I know someone whose answer to every one of these questions is “Liberal democracy!” That’s it. That’s his answer. If you ask the obvious question of “How well have liberal democracies performed, historically, on problems this tricky?” or “What if liberal democracy does something stupid?” then you’re an autocrat, or libertopian, or otherwise a very very bad person. No one is allowed to question democracy.
I once called this kind of thinking “the divine right of democracy.” But it is more precise to say that “Democracy!” functioned for him as a semantic stopsign. If anyone had said to him “Turn it over to the Coca-Cola corporation!” he would have asked the obvious next questions: “Why? What will the Coca-Cola corporation do about it? Why should we trust them? Have they done well in the past on equally tricky problems?”

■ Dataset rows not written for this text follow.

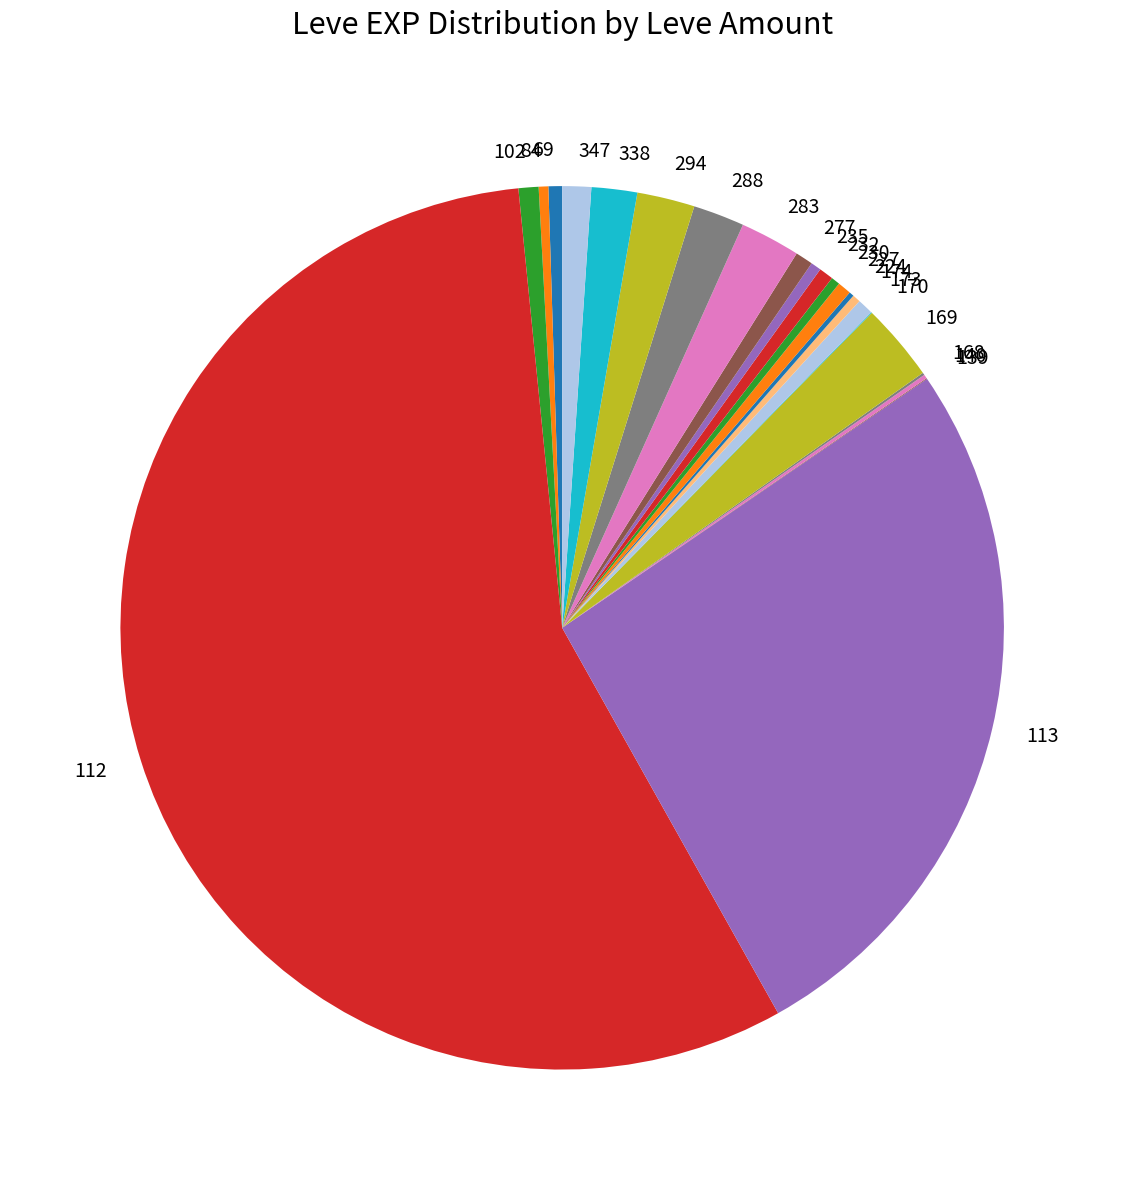

What is the largest slice in the pie chart?

112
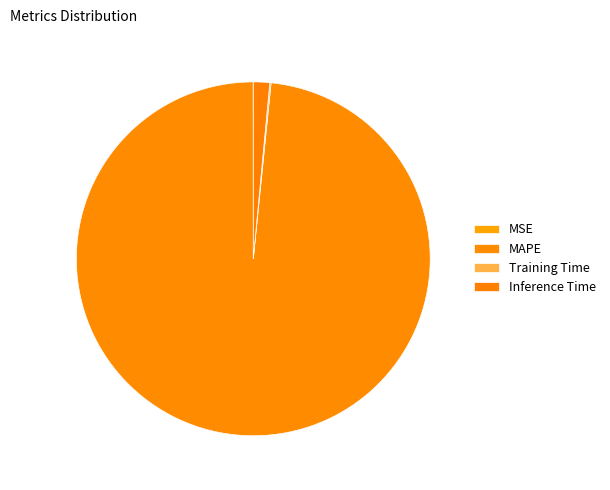

What is the smallest slice in the pie chart?

MSE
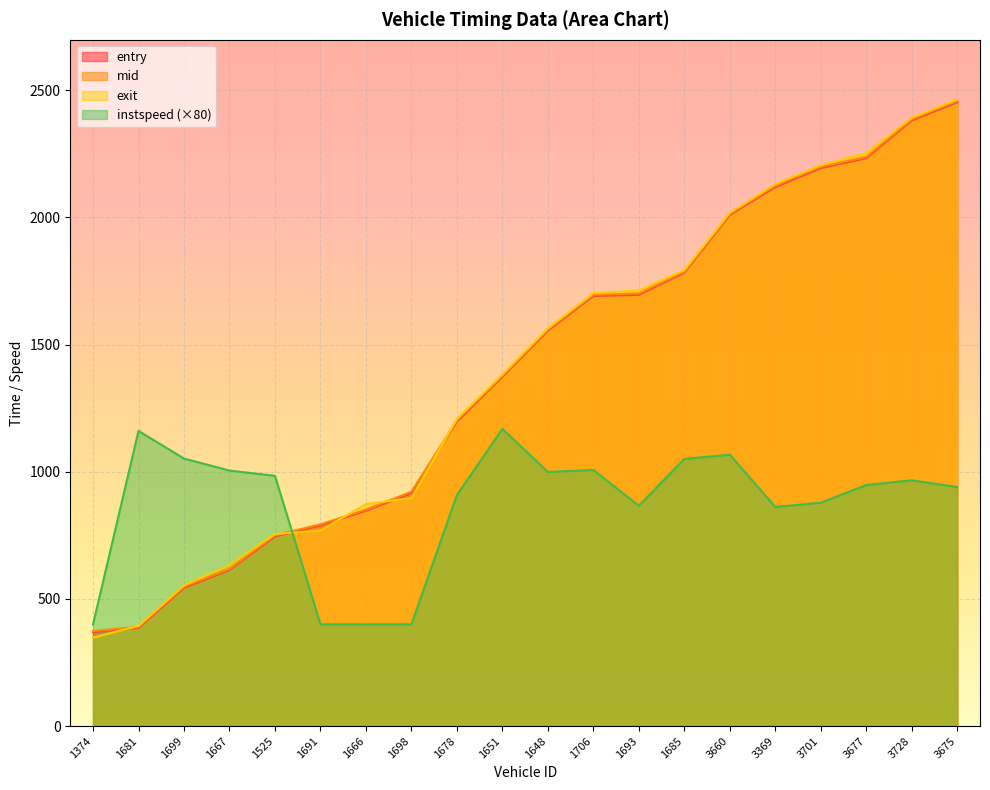

What is the sum of all exit values?

28050.2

Or suppose that someone says, “Mexican-Americans are plotting to remove all the oxygen in Earth’s atmosphere.” You’d probably ask, “Why would they do that? Don’t Mexican-Americans have to breathe too? Do Mexican-Americans even function as a unified conspiracy?” If you don’t ask these obvious next questions when someone says, “Corporations are plotting to remove Earth’s oxygen,” then “Corporations!” functions for you as a semantic stopsign.
Be careful here not to create a new generic counterargument against things you don’t like—“Oh, it’s just a stopsign!” No word is a stopsign of itself; the question is whether a word has that effect on a particular person. Having strong emotions about something doesn’t qualify it as a stopsign. I’m not exactly fond of terrorists or fearful of private property; that doesn’t mean “Terrorists!” or “Capitalism!” are cognitive traffic signals unto me. (The word “intelligence” did once have that effect on me, though no longer.) What distinguishes a semantic stopsign is failure to consider the obvious next question.